Your instructions: Please change every "value" in the items below to "reading", keeping all other text the same. Leave the pictures out of your copy.

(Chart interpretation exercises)
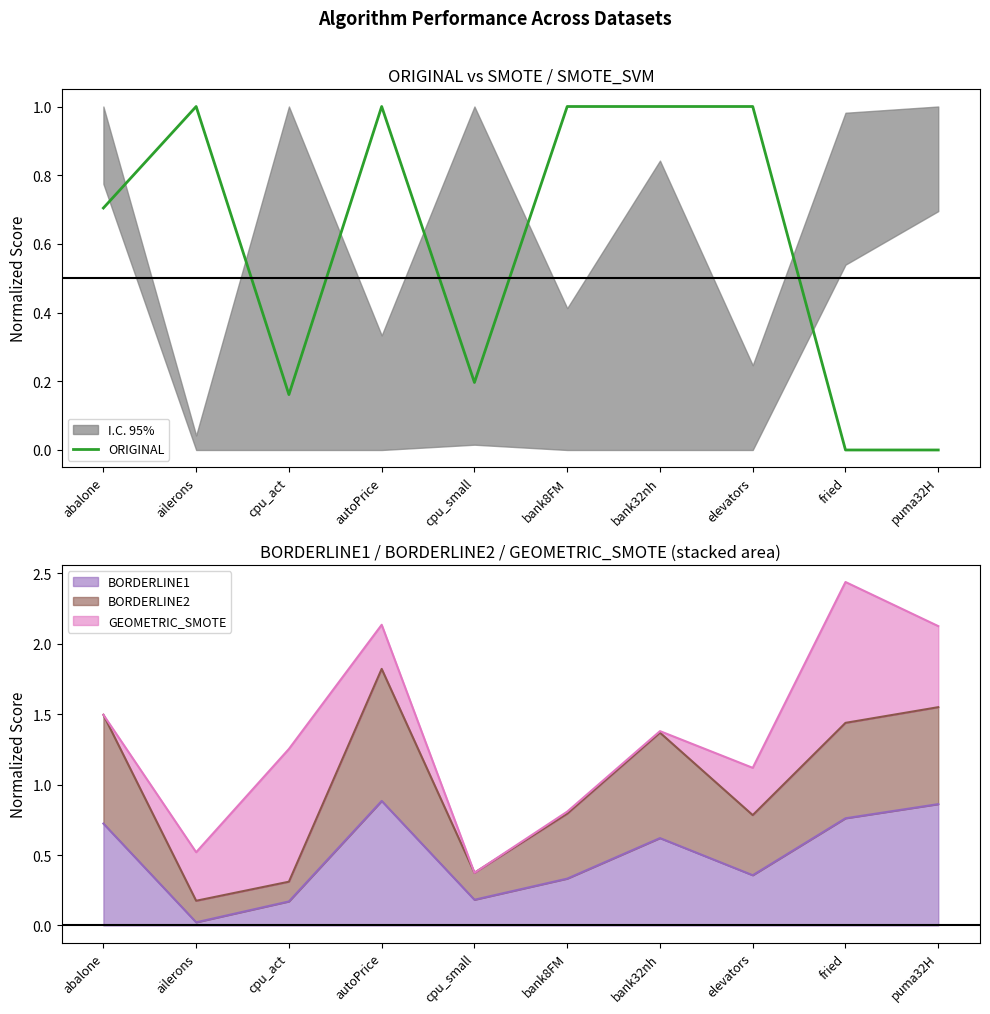

True or false: there are more than 1 points higher than both neighbors.

True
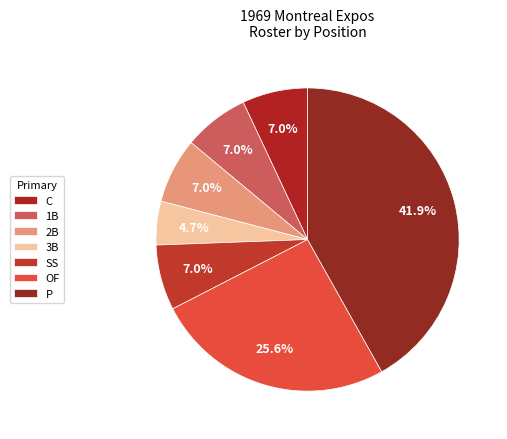

Which has a higher value, C or P?

P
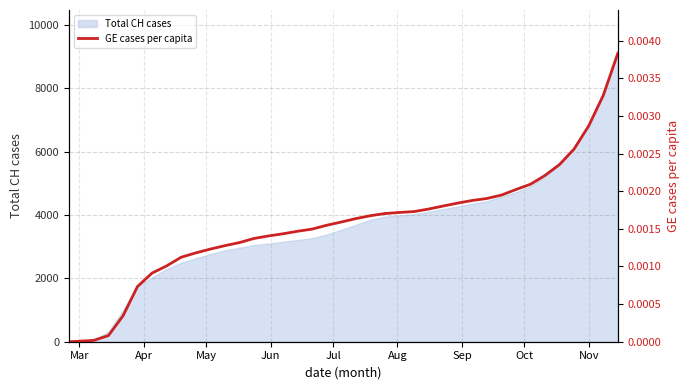

What is the highest value of the Total CH cases series?

9100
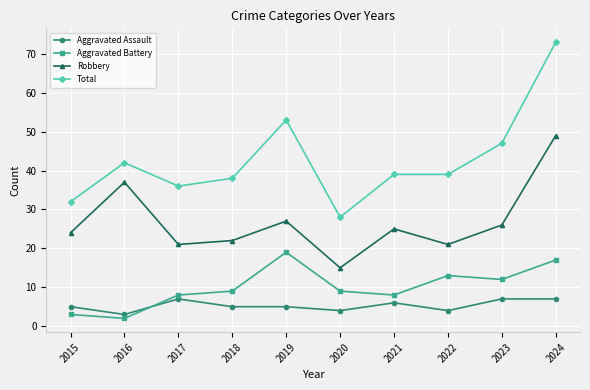

Rank the series by their maximum value, from lowest to highest.

Aggravated Assault, Aggravated Battery, Robbery, Total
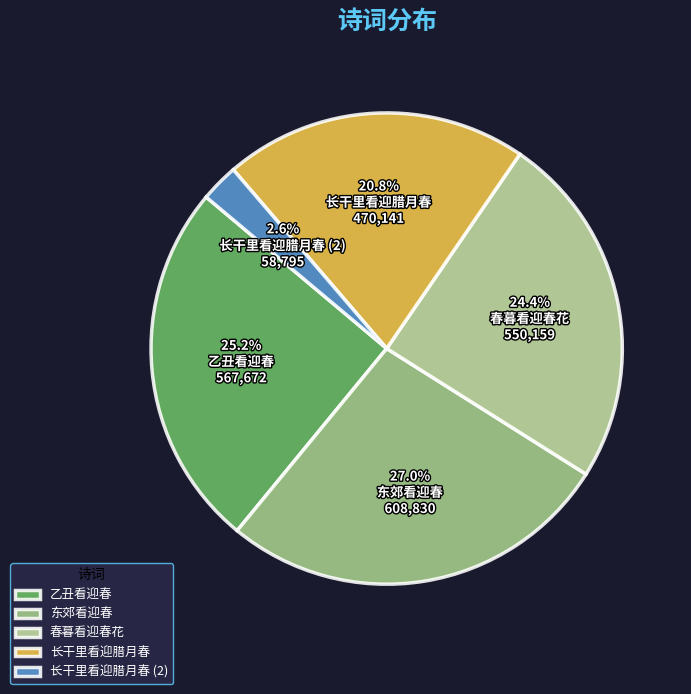

What is the largest slice in the pie chart?

东郊看迎春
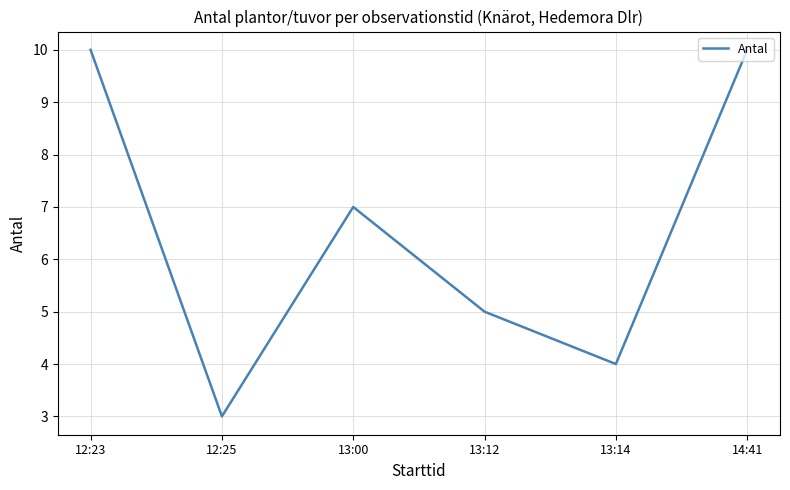

At which category does the data reach its first local peak?

13:00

Response to this exercise:
True or false: there are more than 1 points higher than both neighbors.

True

Which has a higher reading, C or P?

P

What is the highest reading of the Total CH cases series?

9100

Rank the series by their maximum reading, from lowest to highest.

Aggravated Assault, Aggravated Battery, Robbery, Total

What is the largest slice in the pie chart?

东郊看迎春

At which category does the data reach its first local peak?

13:00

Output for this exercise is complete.